**THE PROBLEM:** Every line of the data below needs to be reproduced exactly.

**INPUT DATA:**
:::

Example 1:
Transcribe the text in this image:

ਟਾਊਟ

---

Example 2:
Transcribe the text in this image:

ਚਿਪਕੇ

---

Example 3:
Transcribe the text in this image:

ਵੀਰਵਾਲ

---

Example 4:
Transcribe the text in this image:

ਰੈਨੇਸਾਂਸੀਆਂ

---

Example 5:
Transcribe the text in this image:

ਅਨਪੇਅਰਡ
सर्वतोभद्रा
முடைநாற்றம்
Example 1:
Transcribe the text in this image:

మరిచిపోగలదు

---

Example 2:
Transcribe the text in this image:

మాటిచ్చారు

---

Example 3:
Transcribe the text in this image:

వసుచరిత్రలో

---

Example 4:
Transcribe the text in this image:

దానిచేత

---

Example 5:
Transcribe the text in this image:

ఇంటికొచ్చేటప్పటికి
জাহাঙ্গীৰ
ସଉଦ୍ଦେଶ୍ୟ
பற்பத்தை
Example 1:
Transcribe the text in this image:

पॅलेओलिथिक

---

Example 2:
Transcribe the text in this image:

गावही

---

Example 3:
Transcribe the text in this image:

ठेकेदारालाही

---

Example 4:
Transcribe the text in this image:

:::

**EXERCISE SOLUTION:**
Example 1:
Transcribe the text in this image:

ਟਾਊਟ

---

Example 2:
Transcribe the text in this image:

ਚਿਪਕੇ

---

Example 3:
Transcribe the text in this image:

ਵੀਰਵਾਲ

---

Example 4:
Transcribe the text in this image:

ਰੈਨੇਸਾਂਸੀਆਂ

---

Example 5:
Transcribe the text in this image:

ਅਨਪੇਅਰਡ
सर्वतोभद्रा
முடைநாற்றம்
Example 1:
Transcribe the text in this image:

మరిచిపోగలదు

---

Example 2:
Transcribe the text in this image:

మాటిచ్చారు

---

Example 3:
Transcribe the text in this image:

వసుచరిత్రలో

---

Example 4:
Transcribe the text in this image:

దానిచేత

---

Example 5:
Transcribe the text in this image:

ఇంటికొచ్చేటప్పటికి
জাহাঙ্গীৰ
ସଉଦ୍ଦେଶ୍ୟ
பற்பத்தை
Example 1:
Transcribe the text in this image:

पॅलेओलिथिक

---

Example 2:
Transcribe the text in this image:

गावही

---

Example 3:
Transcribe the text in this image:

ठेकेदारालाही

---

Example 4:
Transcribe the text in this image:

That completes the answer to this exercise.